Unfortunately, there's not really a good mechanism for plymouth to detect 'stuck', if it's truly hanging forever.
rhgb used to revert to the detailed view if it hadn't detected some sort of activity in a certain period of time (and would go back to graphical if the user didn't interact).
yea, we had to disable that feature in rhgb. There's no timeout that's reasonable for all systems.
hmm, thinking about this more, we might be able to detect oopses... Probably won't be able to detect panics, but that should get solved by the kernel when it sends panics over the framebuffer.
*** Bug 470468 has been marked as a duplicate of this bug. ***
Okay, I'm just adding the info from the bug marked as a dupe of this one as they are considered related. The other bug is about crashing X and plymouth not reacting to it. When there's an error in the xorg.conf file, which forces the X to crash, the plymouth just keeps running, although the animations are stopped. I guess the plymouth should show some info about unsuccessful X start, maybe show the X output (the log) on the screen or something, but definitely not keep the plymouth screen as nothing happened. And I'm sure the X tried to start, cause there's a log created from the crash.
This bug appears to have been reported against 'rawhide' during the Fedora 10 development cycle.
Changing version to '10'.
More information and reason for this action is here:
Even non-errors are a problem.
When a file system check is neeed, on todays large drives it can take a very long time. When the normal <a minute boot starts to take 5 or 10 minutes, the assumption is that it is hung. There is no clue that there is something "normal" happening. Pressing the reset button results in the same behavior. Selecting another kernel version results in the same behavior, until one waits long enough for the check to complete, which might take a very long time on a partition that is a significant fraction of a terabyte.
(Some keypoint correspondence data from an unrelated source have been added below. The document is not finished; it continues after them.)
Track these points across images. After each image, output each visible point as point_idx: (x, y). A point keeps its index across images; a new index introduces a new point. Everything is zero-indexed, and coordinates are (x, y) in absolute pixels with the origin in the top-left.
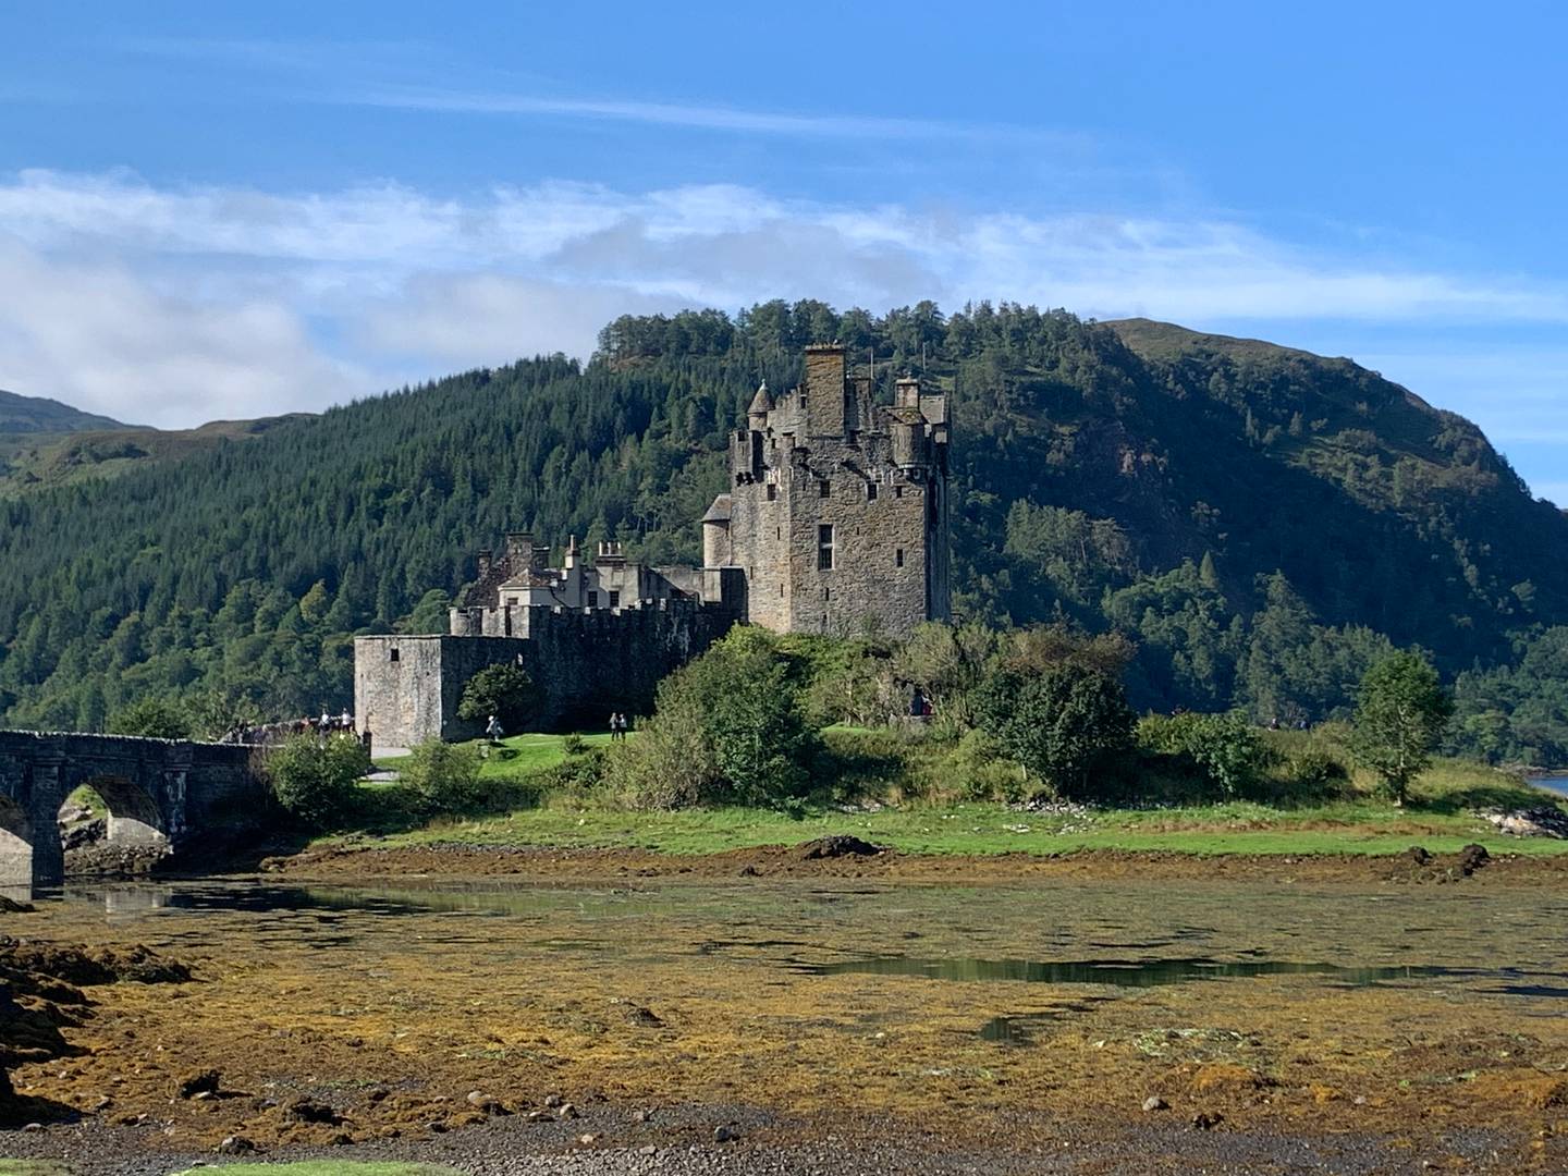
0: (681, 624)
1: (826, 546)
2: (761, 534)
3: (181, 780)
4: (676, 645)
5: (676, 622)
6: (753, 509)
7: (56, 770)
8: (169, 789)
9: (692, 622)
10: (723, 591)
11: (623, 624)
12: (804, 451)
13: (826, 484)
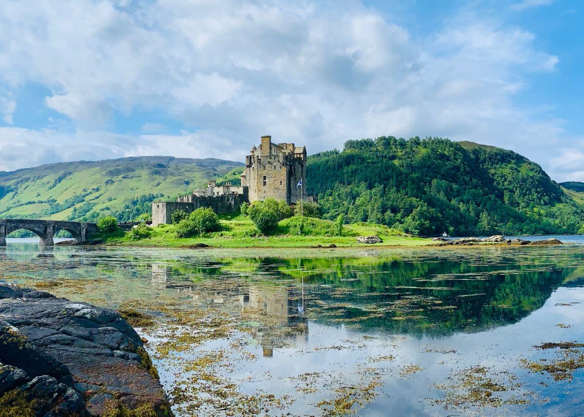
0: (232, 199)
1: (265, 181)
2: (251, 179)
4: (231, 204)
5: (230, 199)
6: (250, 173)
8: (82, 232)
9: (235, 199)
10: (243, 191)
12: (260, 159)
13: (265, 167)
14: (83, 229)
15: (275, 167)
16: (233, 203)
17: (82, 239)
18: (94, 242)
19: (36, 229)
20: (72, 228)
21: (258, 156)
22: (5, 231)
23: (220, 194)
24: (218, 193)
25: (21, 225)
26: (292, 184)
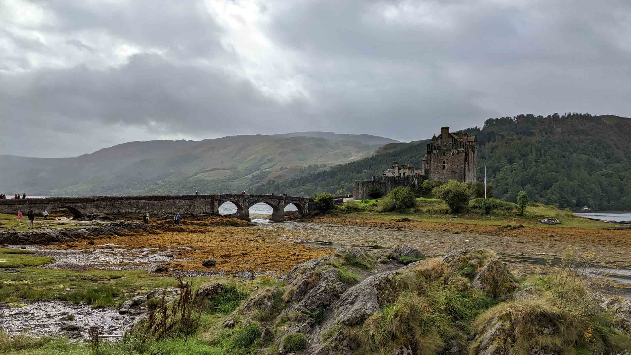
0: (416, 179)
1: (444, 165)
2: (432, 163)
3: (307, 204)
4: (415, 183)
5: (414, 179)
6: (431, 158)
7: (283, 202)
8: (305, 206)
9: (418, 179)
10: (425, 173)
11: (403, 179)
12: (440, 147)
13: (444, 153)
14: (306, 203)
15: (453, 154)
16: (416, 182)
17: (305, 211)
18: (315, 213)
19: (272, 202)
20: (298, 202)
21: (438, 144)
22: (249, 204)
23: (406, 174)
24: (404, 174)
25: (261, 199)
26: (466, 168)
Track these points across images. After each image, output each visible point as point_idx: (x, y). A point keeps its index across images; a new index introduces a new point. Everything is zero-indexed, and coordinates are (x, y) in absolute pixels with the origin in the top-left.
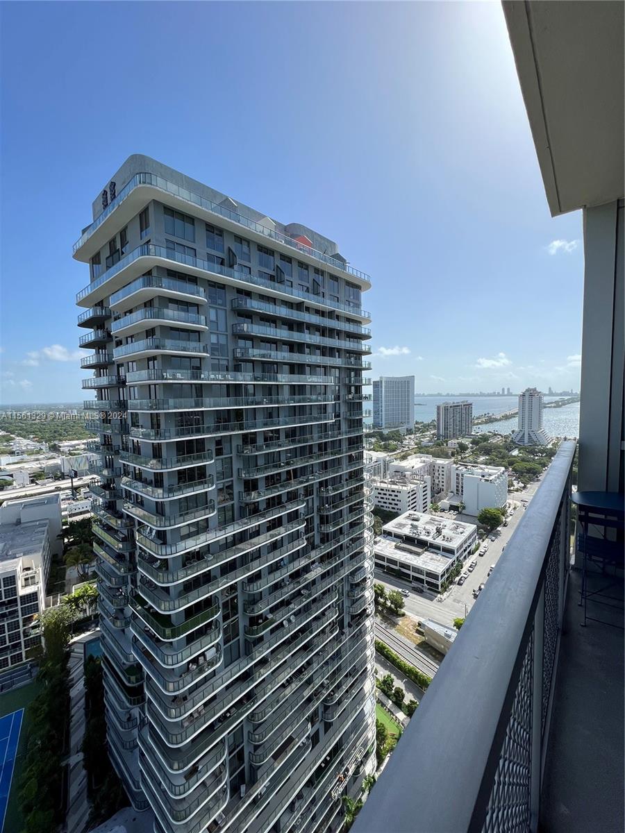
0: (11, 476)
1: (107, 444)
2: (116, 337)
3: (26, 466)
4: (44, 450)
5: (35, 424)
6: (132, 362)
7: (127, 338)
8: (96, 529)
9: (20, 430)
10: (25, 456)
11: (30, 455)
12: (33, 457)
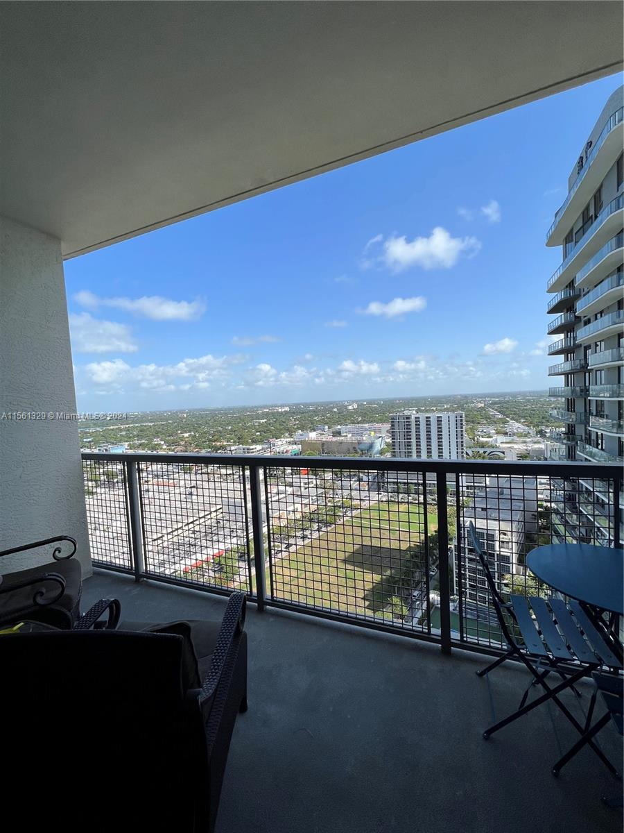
0: (503, 453)
1: (571, 431)
2: (585, 317)
3: (515, 446)
4: (531, 434)
5: (526, 409)
6: (600, 342)
7: (596, 315)
8: (555, 519)
9: (514, 414)
10: (515, 438)
11: (519, 437)
12: (522, 439)
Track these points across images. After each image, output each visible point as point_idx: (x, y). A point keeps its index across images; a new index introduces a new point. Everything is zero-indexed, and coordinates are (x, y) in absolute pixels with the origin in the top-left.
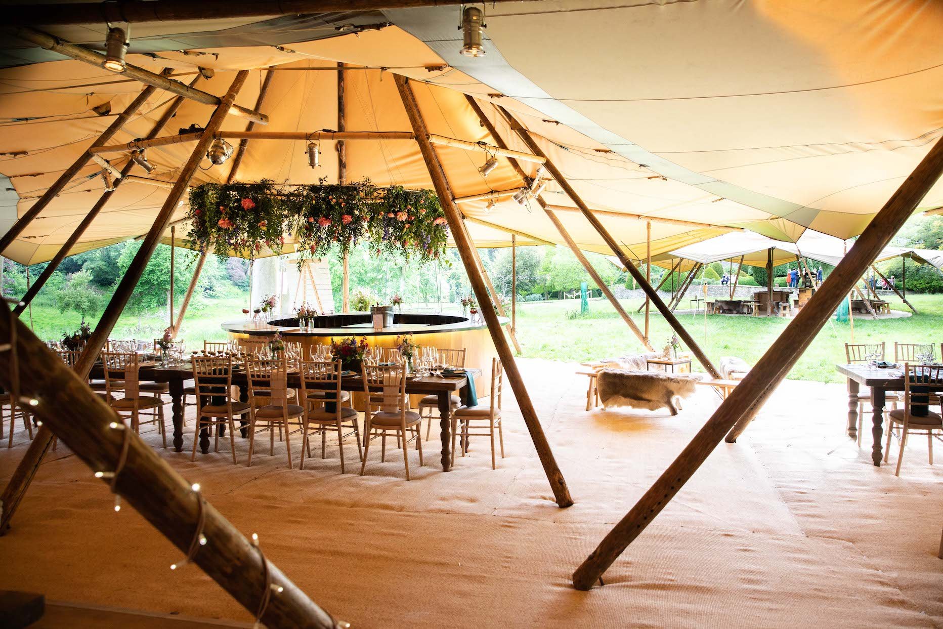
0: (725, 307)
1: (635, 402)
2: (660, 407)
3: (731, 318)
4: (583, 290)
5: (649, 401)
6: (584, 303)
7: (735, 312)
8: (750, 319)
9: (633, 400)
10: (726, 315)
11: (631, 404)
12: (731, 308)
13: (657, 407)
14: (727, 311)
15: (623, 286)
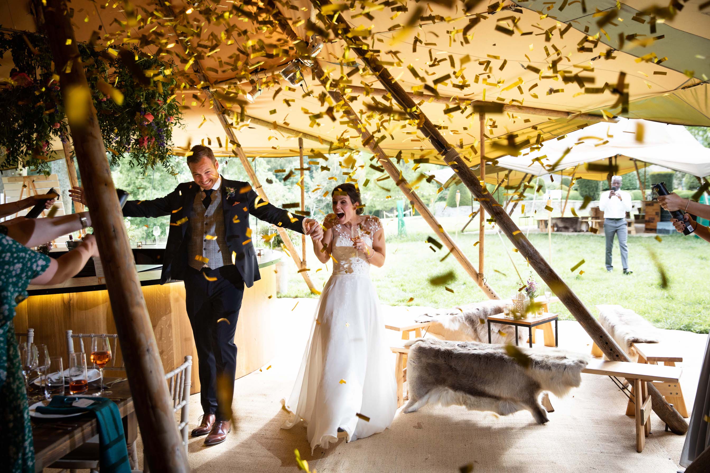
0: (561, 225)
1: (472, 398)
2: (516, 410)
3: (570, 237)
4: (399, 209)
5: (497, 398)
6: (400, 224)
7: (571, 230)
8: (591, 237)
9: (469, 396)
10: (563, 233)
11: (465, 403)
12: (567, 225)
13: (512, 411)
14: (563, 229)
15: (444, 204)
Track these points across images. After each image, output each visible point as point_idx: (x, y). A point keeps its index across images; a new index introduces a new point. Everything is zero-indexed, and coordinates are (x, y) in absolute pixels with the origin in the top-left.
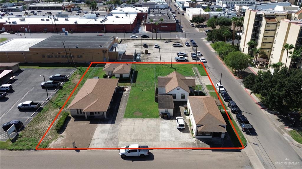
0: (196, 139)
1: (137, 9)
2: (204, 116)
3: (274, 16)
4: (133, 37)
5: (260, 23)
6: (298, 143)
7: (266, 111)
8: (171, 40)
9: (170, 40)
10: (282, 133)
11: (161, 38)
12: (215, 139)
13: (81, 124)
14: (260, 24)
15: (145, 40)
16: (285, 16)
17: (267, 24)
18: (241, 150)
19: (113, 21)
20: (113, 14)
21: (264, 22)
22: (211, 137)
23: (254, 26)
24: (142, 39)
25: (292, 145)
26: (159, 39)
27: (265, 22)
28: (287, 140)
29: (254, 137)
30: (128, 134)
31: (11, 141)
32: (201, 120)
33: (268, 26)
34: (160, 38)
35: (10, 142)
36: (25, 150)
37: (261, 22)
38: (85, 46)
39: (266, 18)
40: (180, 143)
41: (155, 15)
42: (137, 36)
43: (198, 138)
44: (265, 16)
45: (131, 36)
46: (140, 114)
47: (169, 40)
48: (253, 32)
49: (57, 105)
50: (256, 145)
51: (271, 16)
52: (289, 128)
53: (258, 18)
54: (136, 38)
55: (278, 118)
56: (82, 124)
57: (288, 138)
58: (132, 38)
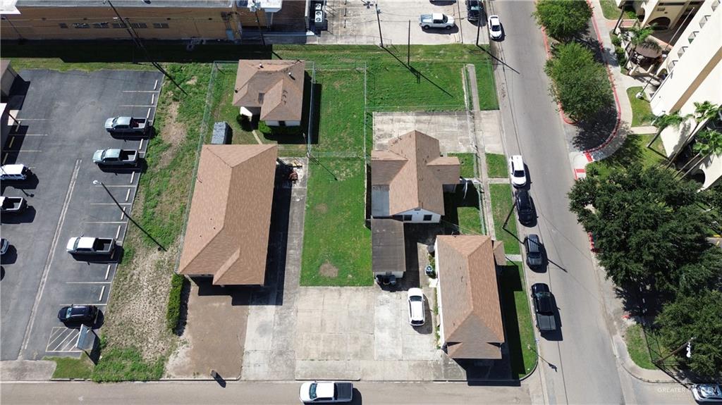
0: (444, 352)
2: (464, 319)
10: (613, 332)
13: (214, 305)
18: (522, 383)
25: (620, 368)
28: (616, 352)
30: (313, 339)
31: (90, 357)
36: (125, 381)
40: (412, 364)
46: (334, 272)
49: (150, 236)
50: (553, 367)
52: (630, 317)
56: (217, 305)
57: (619, 348)
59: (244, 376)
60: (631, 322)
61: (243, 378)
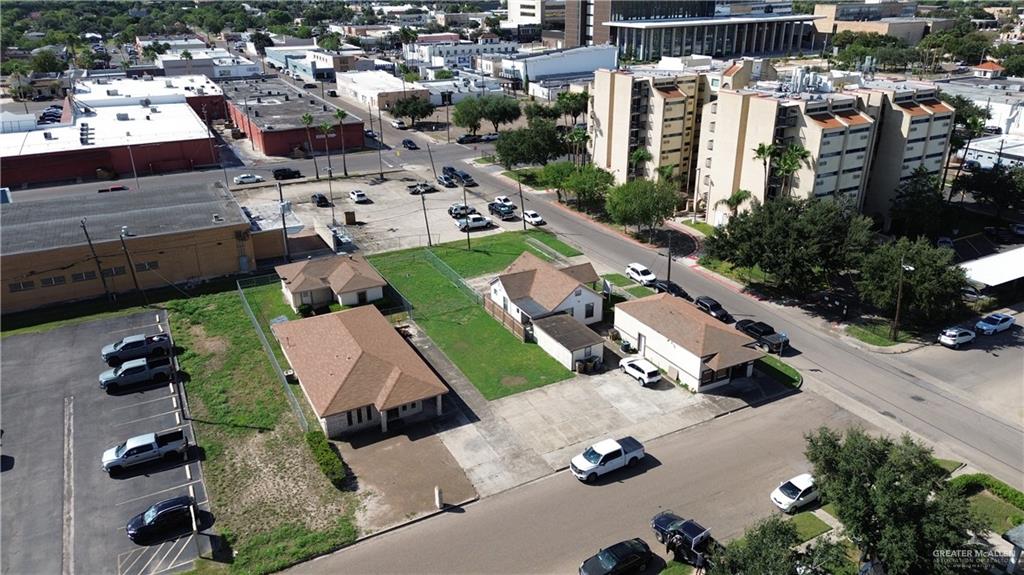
0: (702, 395)
1: (170, 86)
2: (703, 334)
3: (672, 83)
4: (245, 180)
5: (645, 103)
6: (876, 347)
7: (773, 304)
8: (385, 176)
9: (382, 174)
10: (837, 337)
11: (346, 174)
12: (736, 383)
13: (386, 449)
14: (647, 106)
15: (297, 183)
16: (693, 81)
17: (666, 104)
18: (801, 389)
19: (128, 134)
20: (92, 110)
21: (657, 100)
22: (727, 381)
23: (631, 112)
24: (282, 182)
25: (871, 354)
26: (341, 178)
27: (662, 101)
28: (855, 346)
29: (799, 356)
30: (545, 432)
31: (213, 560)
32: (704, 345)
33: (668, 110)
34: (343, 174)
35: (212, 562)
36: (295, 564)
37: (648, 101)
38: (155, 228)
39: (658, 89)
40: (680, 412)
41: (259, 101)
42: (258, 177)
43: (705, 392)
44: (655, 85)
45: (236, 178)
46: (520, 381)
47: (379, 176)
48: (631, 126)
49: (235, 426)
50: (816, 370)
51: (667, 83)
52: (839, 323)
53: (640, 91)
54: (258, 181)
55: (804, 311)
56: (390, 448)
57: (855, 343)
58: (242, 183)
59: (484, 493)
60: (843, 327)
61: (483, 496)
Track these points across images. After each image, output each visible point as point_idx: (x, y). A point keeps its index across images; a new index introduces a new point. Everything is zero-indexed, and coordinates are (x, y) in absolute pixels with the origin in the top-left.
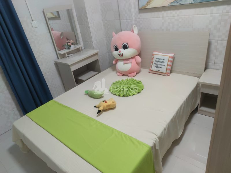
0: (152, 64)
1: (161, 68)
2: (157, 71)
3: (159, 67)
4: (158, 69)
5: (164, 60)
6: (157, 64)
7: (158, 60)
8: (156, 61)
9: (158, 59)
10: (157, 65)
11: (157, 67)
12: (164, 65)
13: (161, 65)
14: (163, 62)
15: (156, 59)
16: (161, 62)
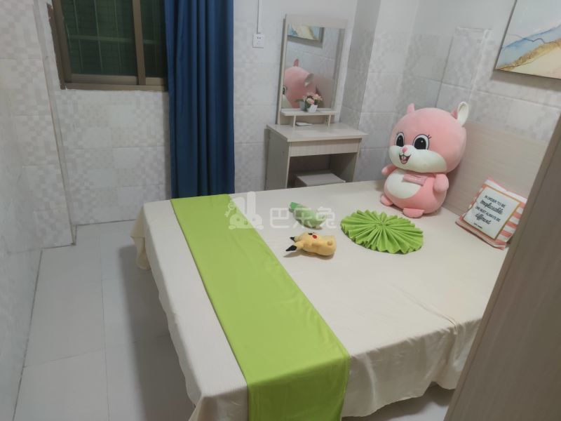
0: (471, 206)
1: (488, 222)
2: (475, 226)
3: (484, 220)
4: (480, 223)
5: (503, 206)
6: (481, 210)
7: (488, 202)
8: (483, 202)
9: (490, 199)
10: (481, 213)
11: (479, 217)
12: (498, 220)
13: (491, 216)
14: (499, 211)
15: (486, 197)
16: (494, 209)
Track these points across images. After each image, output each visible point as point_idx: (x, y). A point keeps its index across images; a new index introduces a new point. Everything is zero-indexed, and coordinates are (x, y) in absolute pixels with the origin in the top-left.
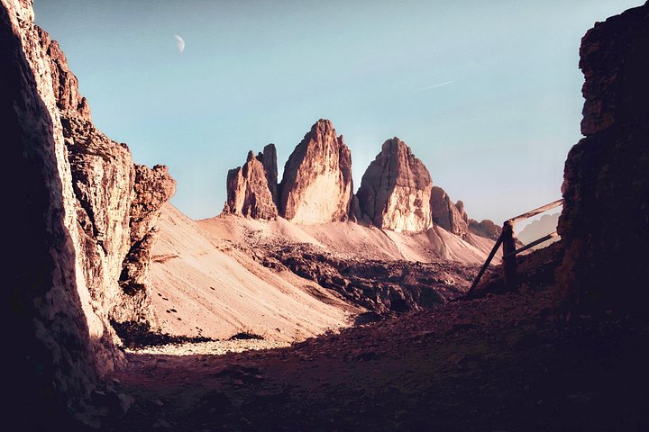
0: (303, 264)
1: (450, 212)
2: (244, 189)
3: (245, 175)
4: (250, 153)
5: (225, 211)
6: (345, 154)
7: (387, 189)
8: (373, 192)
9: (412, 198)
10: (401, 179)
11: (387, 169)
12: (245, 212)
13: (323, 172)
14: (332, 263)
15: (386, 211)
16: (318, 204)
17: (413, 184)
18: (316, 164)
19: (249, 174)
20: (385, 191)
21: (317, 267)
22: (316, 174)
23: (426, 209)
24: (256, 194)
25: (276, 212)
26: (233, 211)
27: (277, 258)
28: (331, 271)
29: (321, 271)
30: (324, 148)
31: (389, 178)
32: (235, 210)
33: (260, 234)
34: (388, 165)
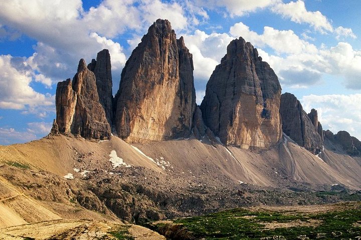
0: (119, 197)
1: (302, 124)
2: (73, 105)
3: (75, 88)
4: (82, 61)
5: (54, 131)
6: (186, 59)
7: (233, 99)
8: (218, 101)
9: (260, 108)
10: (247, 87)
11: (232, 74)
12: (74, 131)
13: (160, 82)
14: (150, 195)
15: (231, 125)
16: (156, 120)
17: (260, 93)
18: (153, 72)
19: (80, 86)
20: (230, 101)
21: (133, 200)
22: (153, 84)
23: (276, 120)
24: (88, 110)
25: (109, 131)
26: (62, 130)
27: (94, 191)
28: (146, 204)
29: (137, 204)
30: (163, 52)
31: (234, 85)
32: (64, 129)
33: (90, 157)
34: (233, 70)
Not only is some error notification needed, simply uncommon events need notification.
This message is a reminder that Fedora 10 is nearing its end of life.
Approximately 30 (thirty) days from now Fedora will stop maintaining
and issuing updates for Fedora 10. It is Fedora's policy to close all
bug reports from releases that are no longer maintained. At that time
this bug will be closed as WONTFIX if it remains open with a Fedora
'version' of '10'.
Package Maintainer: If you wish for this bug to remain open because you
plan to fix it in a currently maintained version, simply change the 'version'
to a later Fedora version prior to Fedora 10's end of life.
Bug Reporter: Thank you for reporting this issue and we are sorry that
we may not be able to fix it before Fedora 10 is end of life. If you
would still like to see this bug fixed and are able to reproduce it
against a later version of Fedora please change the 'version' of this
bug to the applicable version. If you are unable to change the version,
please add a comment here and someone will do it for you.
Although we aim to fix as many bugs as possible during every release's
lifetime, sometimes those efforts are overtaken by events. Often a
more recent Fedora release includes newer upstream software that fixes
bugs or makes them obsolete.
The process we are following is described here:
Fedora 10 changed to end-of-life (EOL) status on 2009-12-17. Fedora 10 is
no longer maintained, which means that it will not receive any further
security or bug fix updates. As a result we are closing this bug.
If you can reproduce this bug against a currently maintained version of
Fedora please feel free to reopen this bug against that version.
Thank you for reporting this bug and we are sorry it could not be fixed.